One reason many of today’s experiments can work for public-level choices is that they do not just give black and white keys. Alternatively, their parameters can be modified to fit many needs.
A Specific Trial
One of these characteristics is specificity-how well a analysis detects immunoglobulins to SARS-CoV-2 and not to immunoglobulins against other coronaviruses. The other is sensitivity – the minimum level of coronavirus antibodies someone must have in their blood in order to test positive.
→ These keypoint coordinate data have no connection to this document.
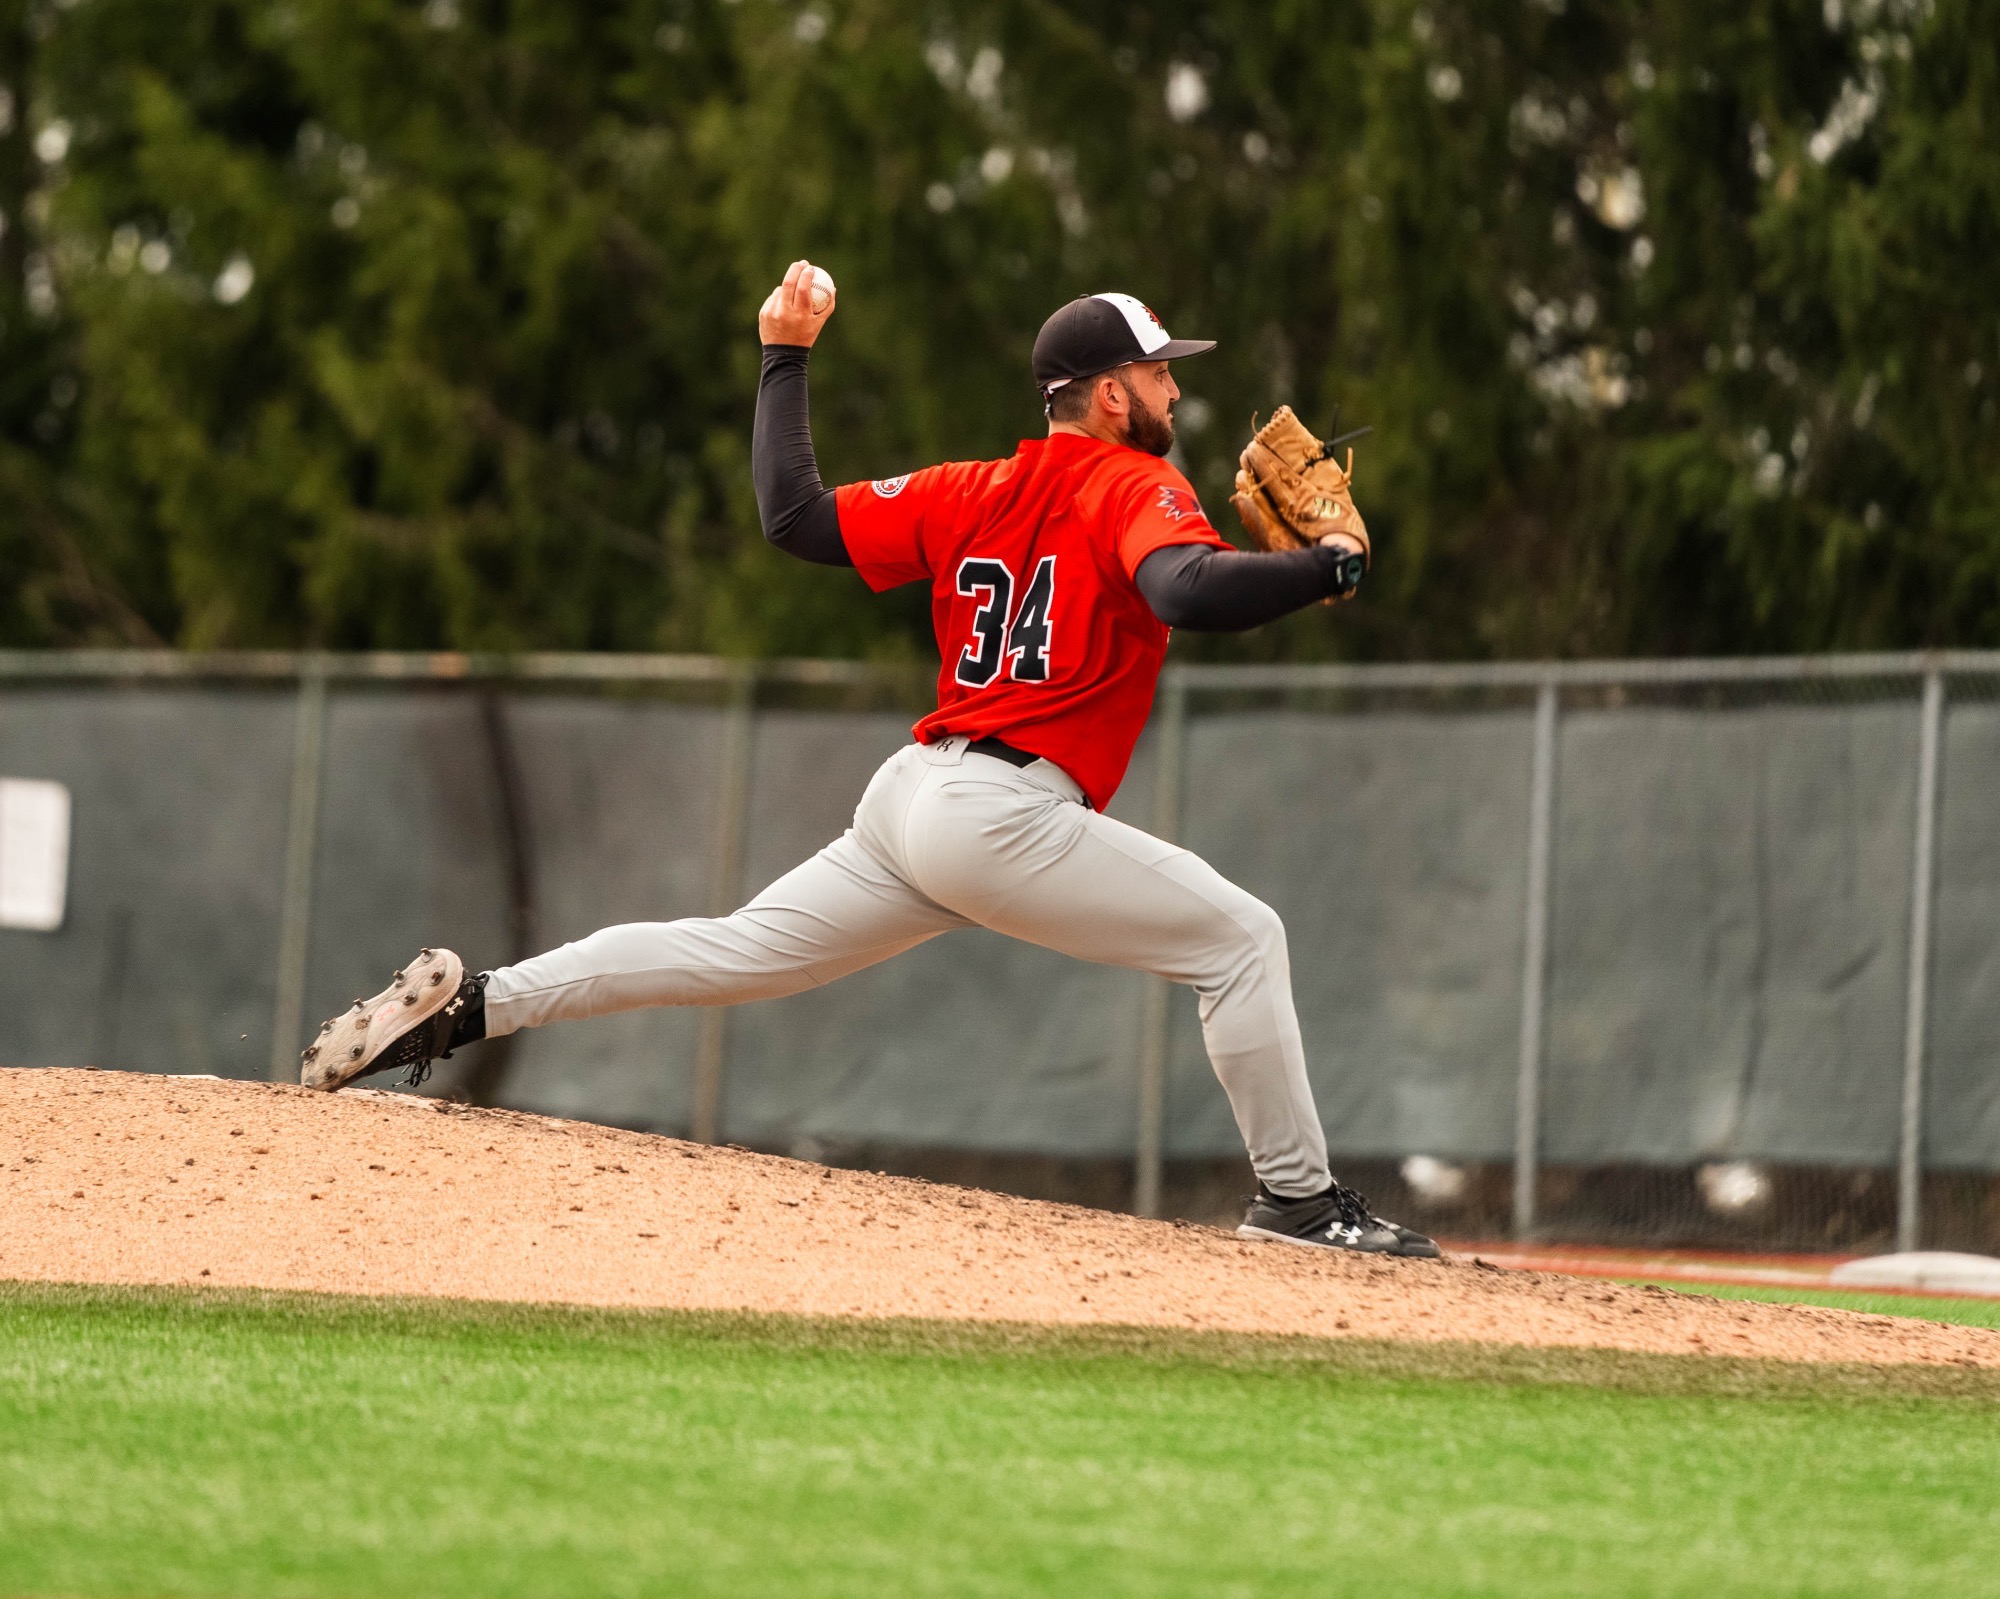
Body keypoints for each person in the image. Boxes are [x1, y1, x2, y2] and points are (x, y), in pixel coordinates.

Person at [301, 262, 1440, 1259]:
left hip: (913, 801)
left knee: (732, 948)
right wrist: (1323, 569)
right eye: (1156, 374)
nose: (1174, 391)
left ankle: (465, 1010)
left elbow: (792, 516)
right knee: (1242, 941)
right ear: (1107, 394)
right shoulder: (1133, 483)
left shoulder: (969, 488)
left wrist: (782, 359)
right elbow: (1182, 590)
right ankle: (1298, 1203)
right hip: (999, 815)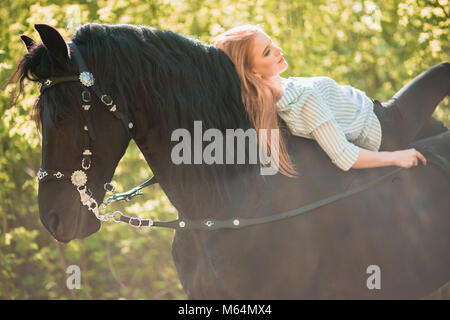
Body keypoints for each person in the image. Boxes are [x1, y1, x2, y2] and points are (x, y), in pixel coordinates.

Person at [212, 25, 449, 176]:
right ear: (253, 73)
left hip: (376, 117)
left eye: (271, 42)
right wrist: (396, 157)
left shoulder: (277, 94)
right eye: (267, 52)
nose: (278, 49)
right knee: (443, 74)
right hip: (386, 127)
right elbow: (344, 156)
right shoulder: (301, 101)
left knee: (441, 136)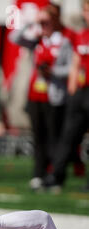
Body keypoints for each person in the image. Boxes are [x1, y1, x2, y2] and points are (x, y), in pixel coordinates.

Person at [10, 4, 73, 191]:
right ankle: (38, 174)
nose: (44, 25)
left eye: (47, 21)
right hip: (35, 95)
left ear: (55, 20)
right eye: (42, 21)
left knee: (55, 137)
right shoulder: (38, 39)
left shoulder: (63, 40)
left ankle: (55, 176)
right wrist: (32, 22)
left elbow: (71, 67)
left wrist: (53, 72)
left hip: (54, 96)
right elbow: (15, 38)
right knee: (38, 137)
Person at [43, 0, 89, 192]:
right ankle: (57, 176)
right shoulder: (82, 35)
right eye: (85, 10)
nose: (86, 14)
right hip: (81, 92)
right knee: (68, 135)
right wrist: (72, 88)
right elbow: (76, 63)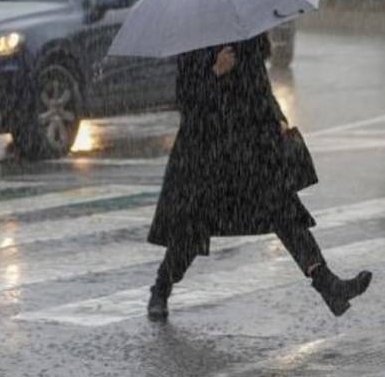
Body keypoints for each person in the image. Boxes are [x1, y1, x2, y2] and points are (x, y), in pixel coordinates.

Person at [146, 33, 371, 320]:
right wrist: (216, 73)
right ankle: (161, 289)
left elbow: (260, 86)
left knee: (285, 214)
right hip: (205, 156)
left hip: (250, 150)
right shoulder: (194, 41)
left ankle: (329, 286)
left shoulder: (245, 35)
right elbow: (187, 104)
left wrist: (277, 116)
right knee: (191, 230)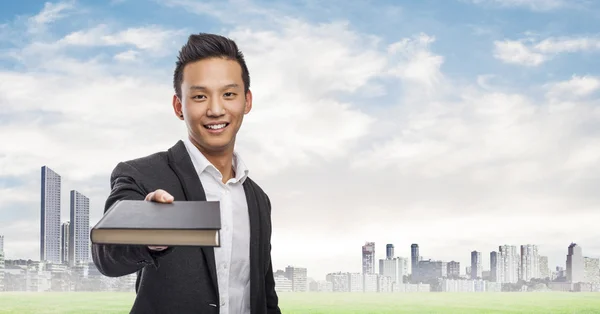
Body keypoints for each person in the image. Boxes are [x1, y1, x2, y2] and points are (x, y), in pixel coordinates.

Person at [91, 33, 281, 314]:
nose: (216, 109)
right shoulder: (141, 174)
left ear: (247, 101)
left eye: (229, 94)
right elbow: (107, 255)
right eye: (200, 96)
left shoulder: (257, 198)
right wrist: (147, 231)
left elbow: (264, 295)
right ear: (179, 106)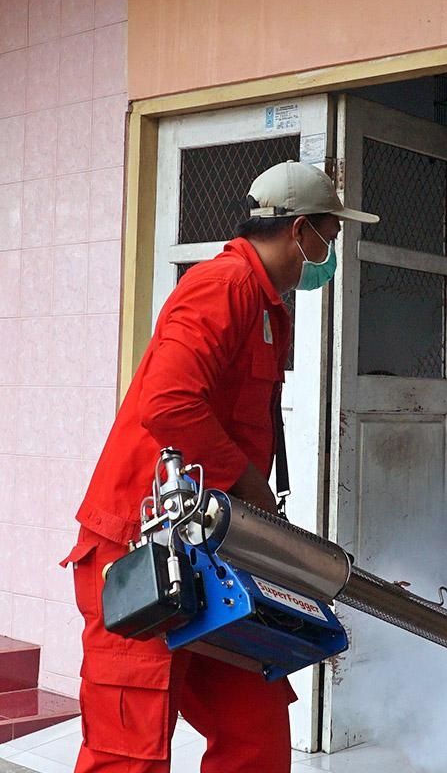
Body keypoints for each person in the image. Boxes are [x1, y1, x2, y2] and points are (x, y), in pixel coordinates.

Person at [61, 161, 378, 773]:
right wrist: (251, 484)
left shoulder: (265, 305)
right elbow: (168, 403)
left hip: (210, 549)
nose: (328, 256)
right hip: (142, 549)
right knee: (130, 750)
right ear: (300, 231)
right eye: (328, 240)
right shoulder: (224, 285)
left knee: (254, 733)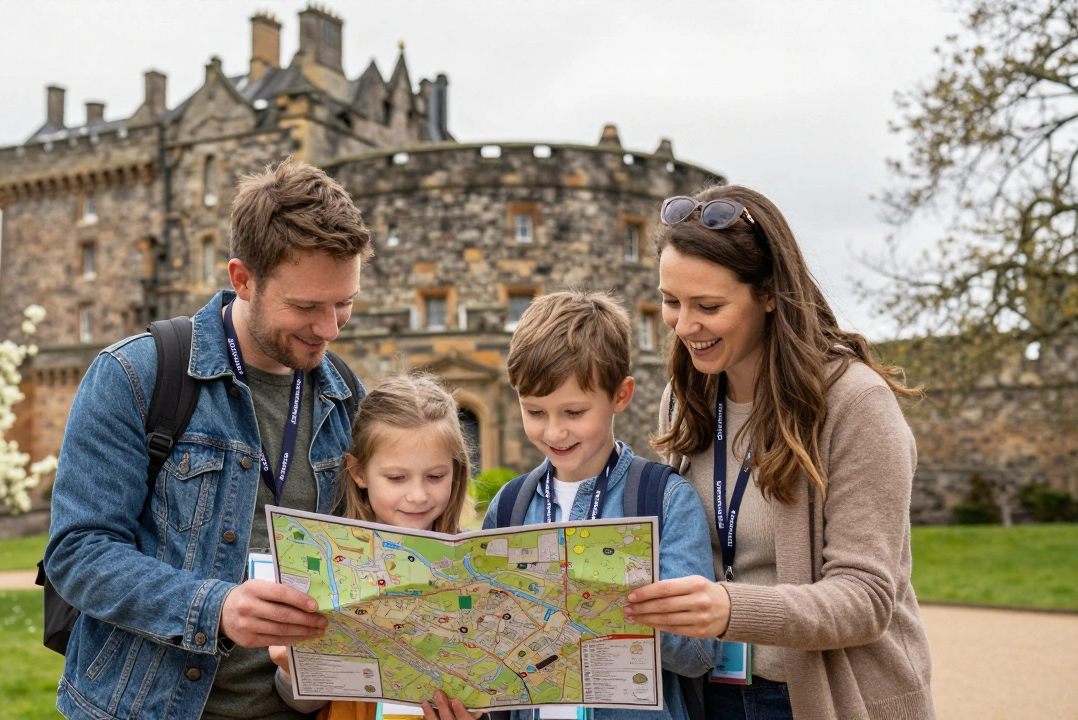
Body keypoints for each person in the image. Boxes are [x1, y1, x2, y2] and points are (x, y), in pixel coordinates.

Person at [44, 158, 378, 720]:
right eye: (305, 307)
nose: (330, 328)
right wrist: (215, 608)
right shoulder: (135, 375)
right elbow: (78, 553)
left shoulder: (346, 395)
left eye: (343, 303)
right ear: (242, 279)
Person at [624, 186, 936, 719]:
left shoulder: (857, 403)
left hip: (825, 698)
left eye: (709, 306)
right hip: (711, 696)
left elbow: (865, 598)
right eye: (671, 302)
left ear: (768, 294)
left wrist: (730, 609)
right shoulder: (683, 398)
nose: (683, 325)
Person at [482, 290, 720, 720]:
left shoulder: (666, 499)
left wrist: (615, 603)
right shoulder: (509, 506)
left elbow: (700, 654)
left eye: (574, 412)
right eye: (535, 412)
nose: (554, 432)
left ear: (621, 395)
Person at [268, 374, 480, 720]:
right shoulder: (328, 563)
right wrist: (291, 669)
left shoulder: (474, 567)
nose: (418, 495)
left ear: (455, 471)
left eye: (436, 476)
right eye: (397, 478)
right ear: (359, 472)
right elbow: (301, 703)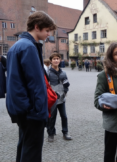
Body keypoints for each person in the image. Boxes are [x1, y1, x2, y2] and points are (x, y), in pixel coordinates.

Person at [6, 11, 56, 162]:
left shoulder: (17, 46)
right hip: (31, 112)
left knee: (24, 146)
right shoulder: (29, 47)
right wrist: (37, 110)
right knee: (32, 152)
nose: (49, 34)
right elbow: (34, 84)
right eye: (47, 30)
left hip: (22, 109)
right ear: (37, 27)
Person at [47, 53, 72, 142]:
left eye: (57, 58)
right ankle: (51, 133)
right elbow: (46, 85)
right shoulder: (48, 72)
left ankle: (65, 132)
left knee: (64, 116)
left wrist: (65, 92)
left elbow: (66, 84)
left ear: (60, 60)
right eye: (54, 59)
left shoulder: (63, 72)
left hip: (61, 98)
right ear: (51, 61)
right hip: (52, 99)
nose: (56, 60)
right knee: (52, 117)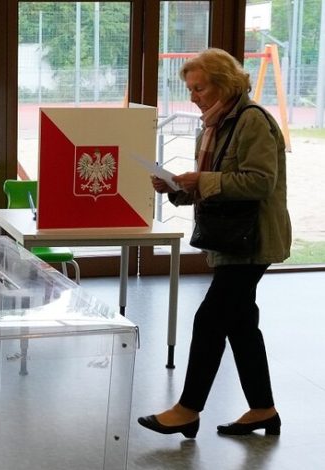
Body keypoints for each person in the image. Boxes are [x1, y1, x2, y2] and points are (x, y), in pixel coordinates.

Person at [138, 48, 291, 438]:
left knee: (209, 319)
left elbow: (260, 182)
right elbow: (213, 185)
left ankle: (188, 409)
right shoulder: (213, 125)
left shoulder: (252, 121)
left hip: (253, 239)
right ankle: (263, 409)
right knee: (240, 324)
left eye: (200, 88)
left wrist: (200, 181)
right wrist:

In total, there is a tradeoff between the two. Adjusting a test to prioritize sensitivity makes it not as specific, and making a test more specific makes it less sensitive. But it’s ok to sacrifice one for the other in order to answer certain questions, the editorial says.
Take the situation in some rural countryside where relatively few people have had COVID-19 per capita. In that setting, a test with high responsiveness and low specificity would not be optimal.
These things could occur in the same number of people questioning positive who never had COVID-19 as the number of people who really are real. In this section, the results would be essentially absurd.
Yet, the same test can be done if it is tuned for that situation. This can be done by selecting a higher cutoff and assuming that a test does not count as assertive unless it has a stronger signal.
Doing so lowers the wrong positive rate by increasing specificity. In this situation, positive examinations are more likely to be truly assertive and that data can be safely used to monitor that group.
On the other hand, an urban setting where more special dimensions of the population have been affected would do better with a test prioritized for higher sensitivity. That would give a better snapshot of the spread of COVID-19 by capturing a more prominent segment of the community.